*Problem details:* Copy out the text of each of the records below, word for word and line for line.

*Data excerpts:*

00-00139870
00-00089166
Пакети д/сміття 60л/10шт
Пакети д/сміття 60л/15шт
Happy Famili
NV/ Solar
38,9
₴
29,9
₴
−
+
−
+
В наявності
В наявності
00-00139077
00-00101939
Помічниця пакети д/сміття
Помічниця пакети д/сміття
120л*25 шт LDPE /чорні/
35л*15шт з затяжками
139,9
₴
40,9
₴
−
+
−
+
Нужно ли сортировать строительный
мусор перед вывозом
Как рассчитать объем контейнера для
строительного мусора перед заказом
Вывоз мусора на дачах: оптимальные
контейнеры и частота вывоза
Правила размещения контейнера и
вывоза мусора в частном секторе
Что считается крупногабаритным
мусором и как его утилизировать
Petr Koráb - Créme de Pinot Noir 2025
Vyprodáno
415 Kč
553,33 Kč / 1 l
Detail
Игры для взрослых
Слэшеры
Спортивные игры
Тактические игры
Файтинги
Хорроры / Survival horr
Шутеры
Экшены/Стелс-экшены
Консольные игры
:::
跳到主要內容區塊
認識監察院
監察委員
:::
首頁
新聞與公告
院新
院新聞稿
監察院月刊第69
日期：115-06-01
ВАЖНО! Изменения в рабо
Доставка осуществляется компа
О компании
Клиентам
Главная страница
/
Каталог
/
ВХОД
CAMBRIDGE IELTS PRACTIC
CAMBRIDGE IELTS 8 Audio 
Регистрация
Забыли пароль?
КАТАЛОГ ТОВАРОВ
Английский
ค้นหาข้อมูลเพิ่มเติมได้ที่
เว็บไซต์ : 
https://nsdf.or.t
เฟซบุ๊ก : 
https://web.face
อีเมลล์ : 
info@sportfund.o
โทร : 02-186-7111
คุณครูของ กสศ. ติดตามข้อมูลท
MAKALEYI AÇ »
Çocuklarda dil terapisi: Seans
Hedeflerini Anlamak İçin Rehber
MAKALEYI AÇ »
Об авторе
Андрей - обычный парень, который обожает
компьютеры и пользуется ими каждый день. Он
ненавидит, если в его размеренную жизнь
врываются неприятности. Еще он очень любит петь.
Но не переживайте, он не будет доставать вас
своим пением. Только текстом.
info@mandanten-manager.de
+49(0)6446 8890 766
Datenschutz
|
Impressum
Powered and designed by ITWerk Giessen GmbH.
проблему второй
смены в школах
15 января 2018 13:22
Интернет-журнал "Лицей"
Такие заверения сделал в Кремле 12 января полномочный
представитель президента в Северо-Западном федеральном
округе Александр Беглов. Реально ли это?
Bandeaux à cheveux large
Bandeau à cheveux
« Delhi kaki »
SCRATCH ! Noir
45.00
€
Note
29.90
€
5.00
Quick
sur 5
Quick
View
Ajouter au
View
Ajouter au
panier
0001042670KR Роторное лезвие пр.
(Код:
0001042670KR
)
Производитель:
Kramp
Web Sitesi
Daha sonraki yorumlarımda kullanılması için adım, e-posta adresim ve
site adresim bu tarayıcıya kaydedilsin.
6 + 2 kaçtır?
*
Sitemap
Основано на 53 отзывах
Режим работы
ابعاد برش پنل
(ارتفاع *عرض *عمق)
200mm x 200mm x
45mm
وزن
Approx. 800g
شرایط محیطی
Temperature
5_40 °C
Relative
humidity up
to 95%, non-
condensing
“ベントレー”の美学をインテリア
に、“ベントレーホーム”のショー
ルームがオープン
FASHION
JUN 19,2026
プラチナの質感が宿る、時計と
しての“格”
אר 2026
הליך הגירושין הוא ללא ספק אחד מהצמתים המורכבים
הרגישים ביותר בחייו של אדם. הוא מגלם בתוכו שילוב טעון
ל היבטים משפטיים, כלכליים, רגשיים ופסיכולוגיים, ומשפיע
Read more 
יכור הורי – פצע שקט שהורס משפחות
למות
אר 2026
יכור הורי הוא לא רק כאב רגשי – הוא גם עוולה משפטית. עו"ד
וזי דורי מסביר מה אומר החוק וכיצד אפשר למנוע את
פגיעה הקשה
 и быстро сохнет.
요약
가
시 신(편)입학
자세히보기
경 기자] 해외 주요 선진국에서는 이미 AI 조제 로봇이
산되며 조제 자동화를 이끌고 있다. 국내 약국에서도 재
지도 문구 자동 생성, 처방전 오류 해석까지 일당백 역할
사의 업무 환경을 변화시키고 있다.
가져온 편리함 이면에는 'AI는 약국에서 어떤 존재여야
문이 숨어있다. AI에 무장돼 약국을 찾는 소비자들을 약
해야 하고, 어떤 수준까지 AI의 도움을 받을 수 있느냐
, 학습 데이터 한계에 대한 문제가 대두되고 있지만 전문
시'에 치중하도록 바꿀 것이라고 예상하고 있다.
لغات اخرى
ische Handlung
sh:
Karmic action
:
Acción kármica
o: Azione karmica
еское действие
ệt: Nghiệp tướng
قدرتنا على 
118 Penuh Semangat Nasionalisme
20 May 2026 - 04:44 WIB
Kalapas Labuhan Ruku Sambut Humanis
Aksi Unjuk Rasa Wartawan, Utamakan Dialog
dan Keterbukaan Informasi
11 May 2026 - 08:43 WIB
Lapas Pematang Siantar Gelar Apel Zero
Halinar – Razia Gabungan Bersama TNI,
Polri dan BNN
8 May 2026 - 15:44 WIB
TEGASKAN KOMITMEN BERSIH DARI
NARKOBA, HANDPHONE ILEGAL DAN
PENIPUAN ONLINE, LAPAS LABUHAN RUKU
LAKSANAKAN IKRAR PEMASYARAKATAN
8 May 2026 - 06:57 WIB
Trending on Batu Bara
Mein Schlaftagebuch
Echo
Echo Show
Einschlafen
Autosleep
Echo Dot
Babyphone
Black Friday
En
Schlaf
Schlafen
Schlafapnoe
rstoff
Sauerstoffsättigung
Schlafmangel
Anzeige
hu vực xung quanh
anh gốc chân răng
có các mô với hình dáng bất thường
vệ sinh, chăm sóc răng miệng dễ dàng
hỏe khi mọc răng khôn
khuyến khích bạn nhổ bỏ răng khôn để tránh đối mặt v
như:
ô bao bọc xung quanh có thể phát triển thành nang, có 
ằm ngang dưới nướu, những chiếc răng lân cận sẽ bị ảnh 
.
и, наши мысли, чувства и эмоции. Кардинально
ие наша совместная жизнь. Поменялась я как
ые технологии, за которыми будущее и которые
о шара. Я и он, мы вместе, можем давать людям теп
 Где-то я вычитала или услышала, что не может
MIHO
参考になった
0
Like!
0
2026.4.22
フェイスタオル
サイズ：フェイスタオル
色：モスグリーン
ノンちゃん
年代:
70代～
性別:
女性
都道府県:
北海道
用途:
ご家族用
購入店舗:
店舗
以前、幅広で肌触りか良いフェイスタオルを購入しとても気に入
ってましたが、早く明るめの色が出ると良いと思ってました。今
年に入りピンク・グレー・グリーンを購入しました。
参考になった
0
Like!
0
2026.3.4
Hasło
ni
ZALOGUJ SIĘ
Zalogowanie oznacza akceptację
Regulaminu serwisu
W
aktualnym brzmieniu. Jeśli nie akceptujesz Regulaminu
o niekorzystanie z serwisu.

*The completed task:*
00-00139870
00-00089166
Пакети д/сміття 60л/10шт
Пакети д/сміття 60л/15шт
Happy Famili
NV/ Solar
38,9
₴
29,9
₴
−
+
−
+
В наявності
В наявності
00-00139077
00-00101939
Помічниця пакети д/сміття
Помічниця пакети д/сміття
120л*25 шт LDPE /чорні/
35л*15шт з затяжками
139,9
₴
40,9
₴
−
+
−
+
Нужно ли сортировать строительный
мусор перед вывозом
Как рассчитать объем контейнера для
строительного мусора перед заказом
Вывоз мусора на дачах: оптимальные
контейнеры и частота вывоза
Правила размещения контейнера и
вывоза мусора в частном секторе
Что считается крупногабаритным
мусором и как его утилизировать
Petr Koráb - Créme de Pinot Noir 2025
Vyprodáno
415 Kč
553,33 Kč / 1 l
Detail
Игры для взрослых
Слэшеры
Спортивные игры
Тактические игры
Файтинги
Хорроры / Survival horr
Шутеры
Экшены/Стелс-экшены
Консольные игры
:::
跳到主要內容區塊
認識監察院
監察委員
:::
首頁
新聞與公告
院新
院新聞稿
監察院月刊第69
日期：115-06-01
ВАЖНО! Изменения в рабо
Доставка осуществляется компа
О компании
Клиентам
Главная страница
/
Каталог
/
ВХОД
CAMBRIDGE IELTS PRACTIC
CAMBRIDGE IELTS 8 Audio 
Регистрация
Забыли пароль?
КАТАЛОГ ТОВАРОВ
Английский
ค้นหาข้อมูลเพิ่มเติมได้ที่
เว็บไซต์ : 
https://nsdf.or.t
เฟซบุ๊ก : 
https://web.face
อีเมลล์ : 
info@sportfund.o
โทร : 02-186-7111
คุณครูของ กสศ. ติดตามข้อมูลท
MAKALEYI AÇ »
Çocuklarda dil terapisi: Seans
Hedeflerini Anlamak İçin Rehber
MAKALEYI AÇ »
Об авторе
Андрей - обычный парень, который обожает
компьютеры и пользуется ими каждый день. Он
ненавидит, если в его размеренную жизнь
врываются неприятности. Еще он очень любит петь.
Но не переживайте, он не будет доставать вас
своим пением. Только текстом.
info@mandanten-manager.de
+49(0)6446 8890 766
Datenschutz
|
Impressum
Powered and designed by ITWerk Giessen GmbH.
проблему второй
смены в школах
15 января 2018 13:22
Интернет-журнал "Лицей"
Такие заверения сделал в Кремле 12 января полномочный
представитель президента в Северо-Западном федеральном
округе Александр Беглов. Реально ли это?
Bandeaux à cheveux large
Bandeau à cheveux
« Delhi kaki »
SCRATCH ! Noir
45.00
€
Note
29.90
€
5.00
Quick
sur 5
Quick
View
Ajouter au
View
Ajouter au
panier
0001042670KR Роторное лезвие пр.
(Код:
0001042670KR
)
Производитель:
Kramp
Web Sitesi
Daha sonraki yorumlarımda kullanılması için adım, e-posta adresim ve
site adresim bu tarayıcıya kaydedilsin.
6 + 2 kaçtır?
*
Sitemap
Основано на 53 отзывах
Режим работы
ابعاد برش پنل
(ارتفاع *عرض *عمق)
200mm x 200mm x
45mm
وزن
Approx. 800g
شرایط محیطی
Temperature
5_40 °C
Relative
humidity up
to 95%, non-
condensing
“ベントレー”の美学をインテリア
に、“ベントレーホーム”のショー
ルームがオープン
FASHION
JUN 19,2026
プラチナの質感が宿る、時計と
しての“格”
אר 2026
הליך הגירושין הוא ללא ספק אחד מהצמתים המורכבים
הרגישים ביותר בחייו של אדם. הוא מגלם בתוכו שילוב טעון
ל היבטים משפטיים, כלכליים, רגשיים ופסיכולוגיים, ומשפיע
Read more 
יכור הורי – פצע שקט שהורס משפחות
למות
אר 2026
יכור הורי הוא לא רק כאב רגשי – הוא גם עוולה משפטית. עו"ד
וזי דורי מסביר מה אומר החוק וכיצד אפשר למנוע את
פגיעה הקשה
 и быстро сохнет.
요약
가
시 신(편)입학
자세히보기
경 기자] 해외 주요 선진국에서는 이미 AI 조제 로봇이
산되며 조제 자동화를 이끌고 있다. 국내 약국에서도 재
지도 문구 자동 생성, 처방전 오류 해석까지 일당백 역할
사의 업무 환경을 변화시키고 있다.
가져온 편리함 이면에는 'AI는 약국에서 어떤 존재여야
문이 숨어있다. AI에 무장돼 약국을 찾는 소비자들을 약
해야 하고, 어떤 수준까지 AI의 도움을 받을 수 있느냐
, 학습 데이터 한계에 대한 문제가 대두되고 있지만 전문
시'에 치중하도록 바꿀 것이라고 예상하고 있다.
لغات اخرى
ische Handlung
sh:
Karmic action
:
Acción kármica
o: Azione karmica
еское действие
ệt: Nghiệp tướng
قدرتنا على 
118 Penuh Semangat Nasionalisme
20 May 2026 - 04:44 WIB
Kalapas Labuhan Ruku Sambut Humanis
Aksi Unjuk Rasa Wartawan, Utamakan Dialog
dan Keterbukaan Informasi
11 May 2026 - 08:43 WIB
Lapas Pematang Siantar Gelar Apel Zero
Halinar – Razia Gabungan Bersama TNI,
Polri dan BNN
8 May 2026 - 15:44 WIB
TEGASKAN KOMITMEN BERSIH DARI
NARKOBA, HANDPHONE ILEGAL DAN
PENIPUAN ONLINE, LAPAS LABUHAN RUKU
LAKSANAKAN IKRAR PEMASYARAKATAN
8 May 2026 - 06:57 WIB
Trending on Batu Bara
Mein Schlaftagebuch
Echo
Echo Show
Einschlafen
Autosleep
Echo Dot
Babyphone
Black Friday
En
Schlaf
Schlafen
Schlafapnoe
rstoff
Sauerstoffsättigung
Schlafmangel
Anzeige
hu vực xung quanh
anh gốc chân răng
có các mô với hình dáng bất thường
vệ sinh, chăm sóc răng miệng dễ dàng
hỏe khi mọc răng khôn
khuyến khích bạn nhổ bỏ răng khôn để tránh đối mặt v
như:
ô bao bọc xung quanh có thể phát triển thành nang, có 
ằm ngang dưới nướu, những chiếc răng lân cận sẽ bị ảnh 
.
и, наши мысли, чувства и эмоции. Кардинально
ие наша совместная жизнь. Поменялась я как
ые технологии, за которыми будущее и которые
о шара. Я и он, мы вместе, можем давать людям теп
 Где-то я вычитала или услышала, что не может
MIHO
参考になった
0
Like!
0
2026.4.22
フェイスタオル
サイズ：フェイスタオル
色：モスグリーン
ノンちゃん
年代:
70代～
性別:
女性
都道府県:
北海道
用途:
ご家族用
購入店舗:
店舗
以前、幅広で肌触りか良いフェイスタオルを購入しとても気に入
ってましたが、早く明るめの色が出ると良いと思ってました。今
年に入りピンク・グレー・グリーンを購入しました。
参考になった
0
Like!
0
2026.3.4
Hasło
ni
ZALOGUJ SIĘ
Zalogowanie oznacza akceptację
Regulaminu serwisu
W
aktualnym brzmieniu. Jeśli nie akceptujesz Regulaminu
o niekorzystanie z serwisu.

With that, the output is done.